[Exercise material — start]

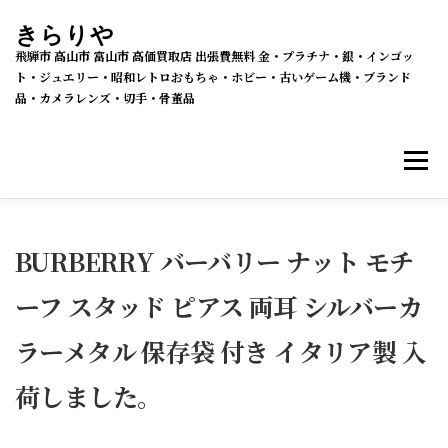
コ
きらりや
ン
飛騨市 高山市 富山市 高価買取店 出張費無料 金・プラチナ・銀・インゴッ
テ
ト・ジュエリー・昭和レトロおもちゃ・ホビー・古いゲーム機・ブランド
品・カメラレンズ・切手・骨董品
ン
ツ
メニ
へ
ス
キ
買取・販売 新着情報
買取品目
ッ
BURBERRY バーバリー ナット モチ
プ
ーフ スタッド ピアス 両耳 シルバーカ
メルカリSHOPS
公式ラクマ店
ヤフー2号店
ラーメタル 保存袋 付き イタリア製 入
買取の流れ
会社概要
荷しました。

[Exercise material — finish]
[Exercise material — start]

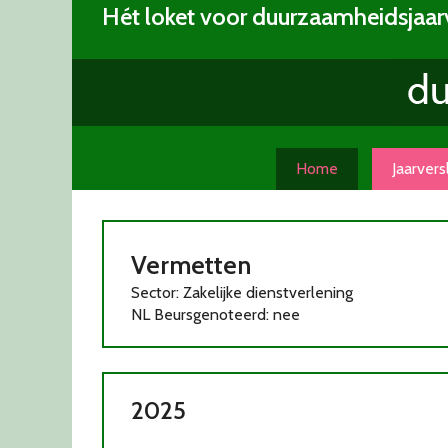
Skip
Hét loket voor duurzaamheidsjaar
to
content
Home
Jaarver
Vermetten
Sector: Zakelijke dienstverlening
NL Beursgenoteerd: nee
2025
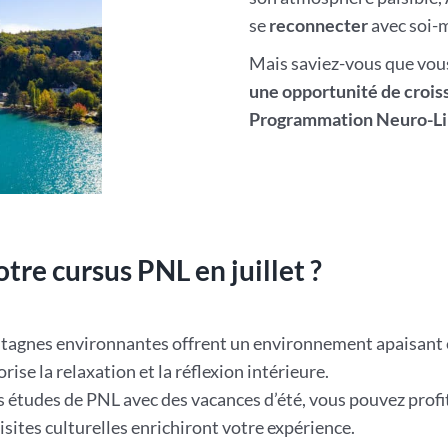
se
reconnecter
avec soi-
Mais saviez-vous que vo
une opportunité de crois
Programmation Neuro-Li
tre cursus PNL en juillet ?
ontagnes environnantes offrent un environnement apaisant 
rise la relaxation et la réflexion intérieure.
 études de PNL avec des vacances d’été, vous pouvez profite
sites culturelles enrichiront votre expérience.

[Exercise material — finish]

Work item >> For every line in the data above that has the string "avec", return that line.

Finished exercise >>
avec soi-
 études de PNL avec des vacances d’été, vous pouvez profite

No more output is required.